Consigne:
Recopiez mot pour mot le passage de la critique du roman qui commence par « Mon avis : C’est » et va jusqu'à « une intrigue haletante…). ».

Texte de l'exercice:
Colize, Paul «Concerto pour 4 mains» (10/2015)
Colize, Paul « Concerto pour 4 mains » (10/2015)
Fleuve Editions 363 pages – Prix Arsène Lupin en 2016 – (annoncé en Poche Pocket 09/03/2017)
Résumé : « Cinq bandits de haut vol, deux femmes d’exception, un avocat mythique et… de la musique avant toute chose.
D’un côté Jean Villemont, avocat pénaliste amoureux des sommets et sa consoeur Leila Naciri. De l’autre, Franck Jammet, braqueur virtuose et sa compagne Julie Narmon, aussi discrète qu’efficace. Entre eux, un homme et une affaire. Où se trouvait Franck Jammet la nuit du 18 au 19 février 2013 ? Pourquoi Jean Villemont ne se contente-t-il pas de la version officielle ? Qui a réalisé le casse du siècle ? »
Mon avis : C’est le deuxième livre que je lis de lui. Ma première expérience fut « Back Up » (Prix Saint-Maur en poche 2013), un livre que j’avais trouvé excellent (Un plongeon en arrière, le monde de la musique rock, une intrigue haletante…).
Le début de ce « Concerto » ne m’a pas emballée. Factuel, descriptif, froid, la procédure est très présente et très instructive … aucune émotion juste un compte rendu super documenté et détaillé … Je n’ai pas croché de suite car j’avais l’impression de lire une chronique judiciaire : la construction du casse, minutée, impeccable et les personnages dans leurs rôles de braqueurs. Quelques réflexions frappées au coin du bon sens sur les jeunes et les raisons pour lesquelles ils tournent mal.
C’est une étude de l’implication de l’avocat qui va mener une enquête pour tenter de déterminer ce qui se passe derrière les faits. C’est l’étude de l’itinéraire d’un braqueur de haut vol. C’est l’avancée de la police dans l’enquête. Il faut noter que la trame du roman mêle des braquages avérés et des braquages inventés.. Le réel et la fiction s’imbriquent donc.
Heureusement, en deuxième partie de roman, les personnages se dévoilent et le livre devient plus personnel, l’émotion entre en scène, l’empathie se crée avec l’avocat, le braqueur principal. Des anecdotes et des rencontres se mêlent au roman. Cela se lit très facilement, on ne le lâche pas. La partition est bien jouée, la musique bien choisie, les notes justes et le petit je ne sais quoi qui fait vibrer… ou pas… s’invite au fur et à mesure de la lecture. Donc après un petit bémol au démarrage, je recommande.

(Enregistrements extraits)
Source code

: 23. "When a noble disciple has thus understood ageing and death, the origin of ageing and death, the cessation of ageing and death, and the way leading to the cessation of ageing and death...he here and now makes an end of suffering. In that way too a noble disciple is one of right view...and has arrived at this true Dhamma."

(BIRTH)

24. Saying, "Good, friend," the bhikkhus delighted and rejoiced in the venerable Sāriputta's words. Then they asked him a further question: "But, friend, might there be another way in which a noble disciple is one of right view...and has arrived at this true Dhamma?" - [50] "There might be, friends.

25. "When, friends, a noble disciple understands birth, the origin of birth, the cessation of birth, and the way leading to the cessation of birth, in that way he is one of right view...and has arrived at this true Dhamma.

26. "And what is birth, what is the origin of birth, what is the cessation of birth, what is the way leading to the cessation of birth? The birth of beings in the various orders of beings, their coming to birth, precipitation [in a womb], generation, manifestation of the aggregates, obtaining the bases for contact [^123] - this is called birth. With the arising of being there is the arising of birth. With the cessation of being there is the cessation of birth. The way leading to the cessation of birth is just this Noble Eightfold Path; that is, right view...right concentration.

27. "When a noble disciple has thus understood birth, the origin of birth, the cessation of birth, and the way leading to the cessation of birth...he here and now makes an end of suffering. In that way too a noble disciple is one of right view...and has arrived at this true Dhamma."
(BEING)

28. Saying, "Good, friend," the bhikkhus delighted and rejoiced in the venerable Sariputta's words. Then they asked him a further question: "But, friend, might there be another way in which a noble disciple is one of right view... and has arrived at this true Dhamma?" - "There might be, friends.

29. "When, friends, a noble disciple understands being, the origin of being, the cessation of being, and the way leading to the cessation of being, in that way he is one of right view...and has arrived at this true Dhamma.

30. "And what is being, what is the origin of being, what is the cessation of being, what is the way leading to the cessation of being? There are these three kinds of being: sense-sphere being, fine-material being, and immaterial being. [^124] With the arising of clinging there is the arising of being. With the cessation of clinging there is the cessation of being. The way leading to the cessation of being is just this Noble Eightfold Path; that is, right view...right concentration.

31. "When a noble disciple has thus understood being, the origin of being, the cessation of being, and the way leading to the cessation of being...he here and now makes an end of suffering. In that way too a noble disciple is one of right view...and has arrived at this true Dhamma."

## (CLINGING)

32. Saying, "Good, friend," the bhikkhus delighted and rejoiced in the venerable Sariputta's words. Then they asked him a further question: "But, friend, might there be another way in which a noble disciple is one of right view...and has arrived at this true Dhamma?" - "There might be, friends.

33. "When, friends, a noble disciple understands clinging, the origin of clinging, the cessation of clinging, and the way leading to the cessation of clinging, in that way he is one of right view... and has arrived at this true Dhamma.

Corrigé détaillé:
Mon avis : C’est le deuxième livre que je lis de lui. Ma première expérience fut « Back Up » (Prix Saint-Maur en poche 2013), un livre que j’avais trouvé excellent (Un plongeon en arrière, le monde de la musique rock, une intrigue haletante…).